══ SUPPLIED INFORMATION ══

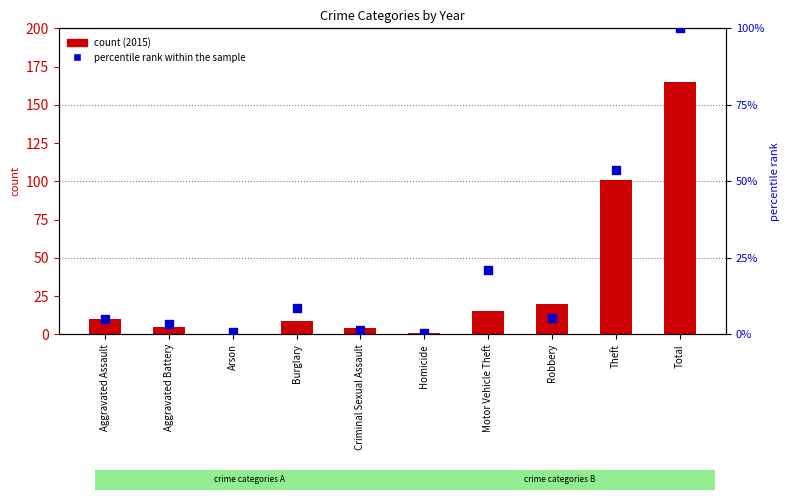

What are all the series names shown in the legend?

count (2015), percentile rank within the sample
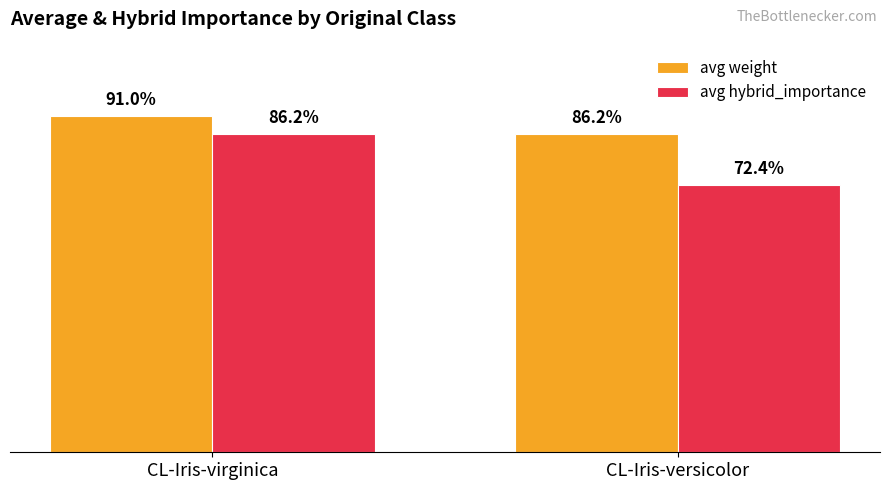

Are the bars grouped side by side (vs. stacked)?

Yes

═══
══ SUPPLIED INFORMATION ══

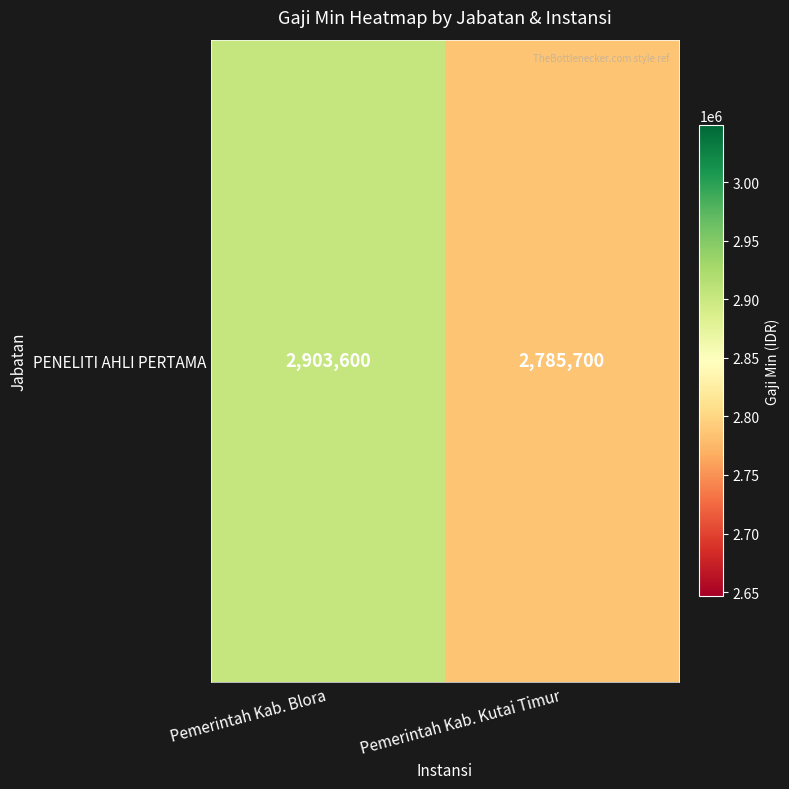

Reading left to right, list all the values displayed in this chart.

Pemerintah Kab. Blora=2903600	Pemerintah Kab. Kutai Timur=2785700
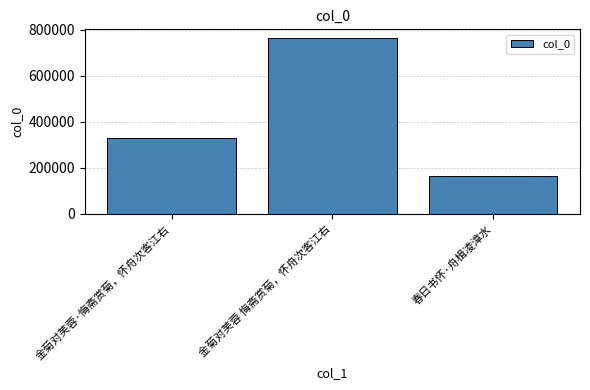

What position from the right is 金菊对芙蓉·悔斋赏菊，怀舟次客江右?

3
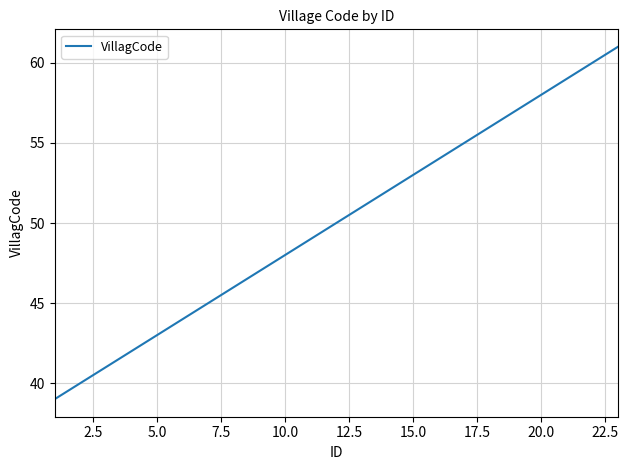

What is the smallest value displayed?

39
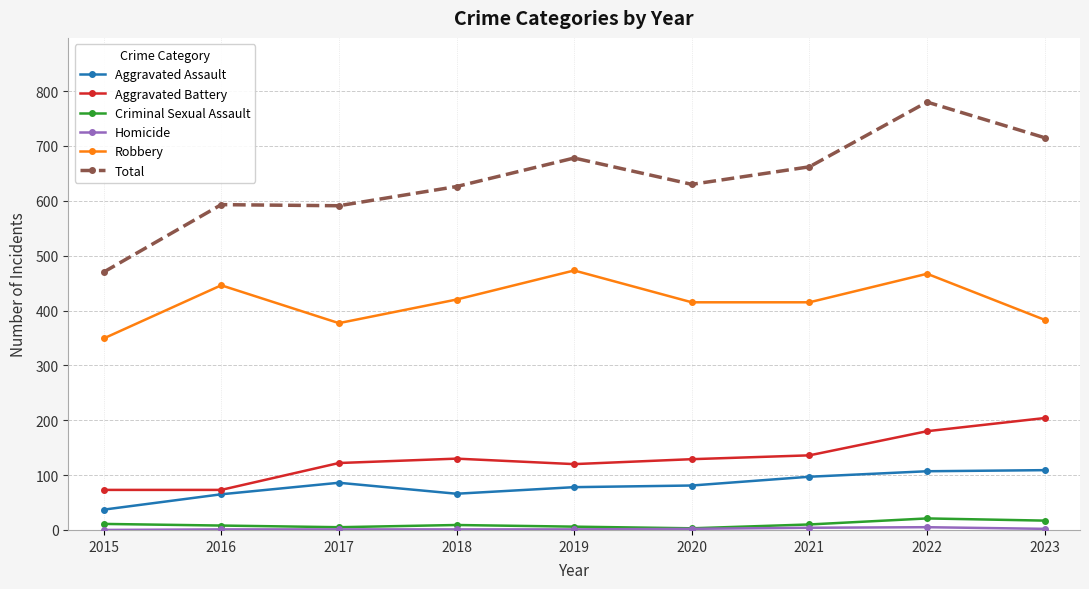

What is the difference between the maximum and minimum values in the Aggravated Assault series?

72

═══
══ SUPPLIED INFORMATION ══

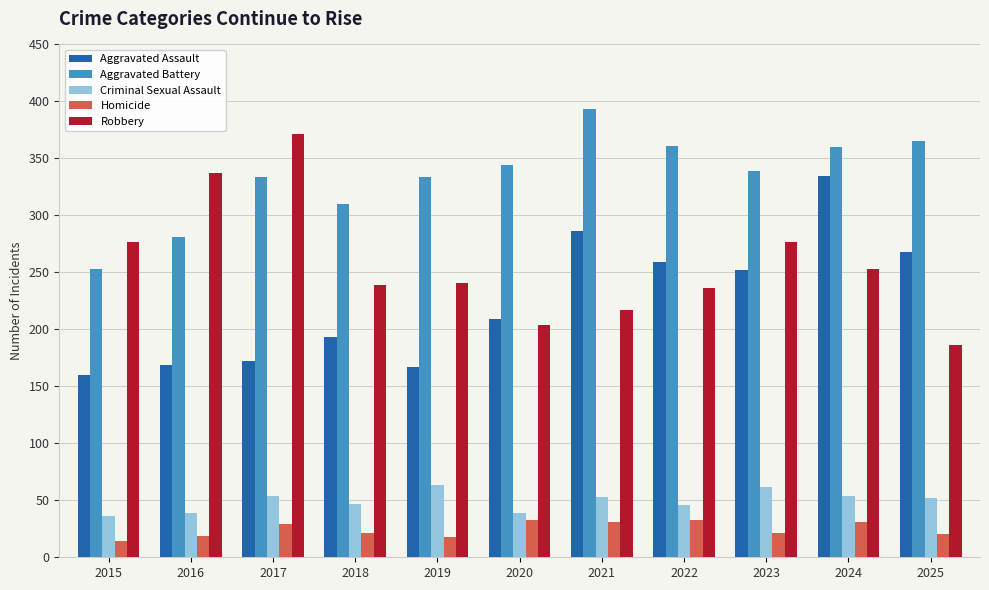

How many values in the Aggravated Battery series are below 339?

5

═══

▸ TASK PROMPT
Can you set down the items above word for word, starting with the line that contains "What are all" and going on through the line that contains "Are the bars", with the pictures left out?

▸ RESPONSE TO THIS EXERCISE
What are all the series names shown in the legend?

count (2015), percentile rank within the sample

Are the bars grouped side by side (vs. stacked)?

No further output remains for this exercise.